Transcribe the lines of the first item verbatim, beginning at the line containing "http://thumbnails.digitallibrary.usc.edu/VIT-001456.jpg" and ending after the line containing "Learn more about the collections in".

+===+

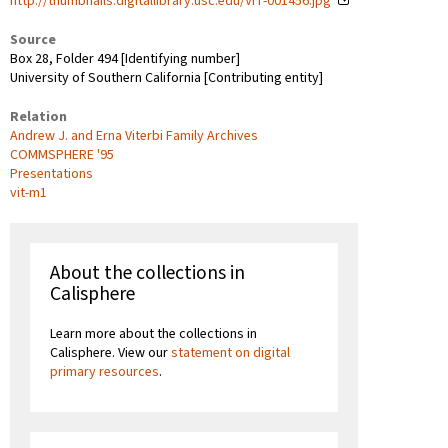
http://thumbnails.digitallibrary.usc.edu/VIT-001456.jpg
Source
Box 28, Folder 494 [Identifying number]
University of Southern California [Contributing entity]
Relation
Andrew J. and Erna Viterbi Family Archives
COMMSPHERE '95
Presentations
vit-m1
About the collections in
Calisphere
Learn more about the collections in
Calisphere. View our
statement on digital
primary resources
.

+===+

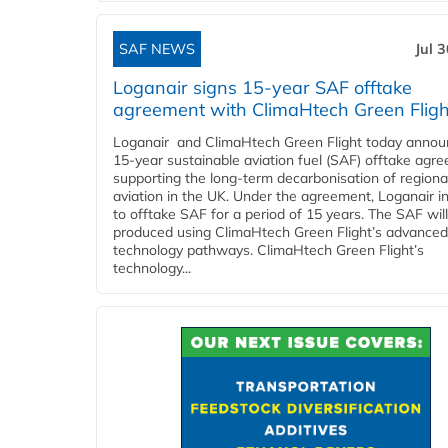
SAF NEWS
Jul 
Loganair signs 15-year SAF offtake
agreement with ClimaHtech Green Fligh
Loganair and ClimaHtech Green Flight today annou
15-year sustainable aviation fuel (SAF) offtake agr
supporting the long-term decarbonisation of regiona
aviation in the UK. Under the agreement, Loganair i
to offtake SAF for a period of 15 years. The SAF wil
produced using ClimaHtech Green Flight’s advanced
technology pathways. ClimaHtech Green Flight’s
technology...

+===+

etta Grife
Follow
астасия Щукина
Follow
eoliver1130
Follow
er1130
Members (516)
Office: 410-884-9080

+===+

#### Task solution:
http://thumbnails.digitallibrary.usc.edu/VIT-001456.jpg
Source
Box 28, Folder 494 [Identifying number]
University of Southern California [Contributing entity]
Relation
Andrew J. and Erna Viterbi Family Archives
COMMSPHERE '95
Presentations
vit-m1
About the collections in
Calisphere
Learn more about the collections in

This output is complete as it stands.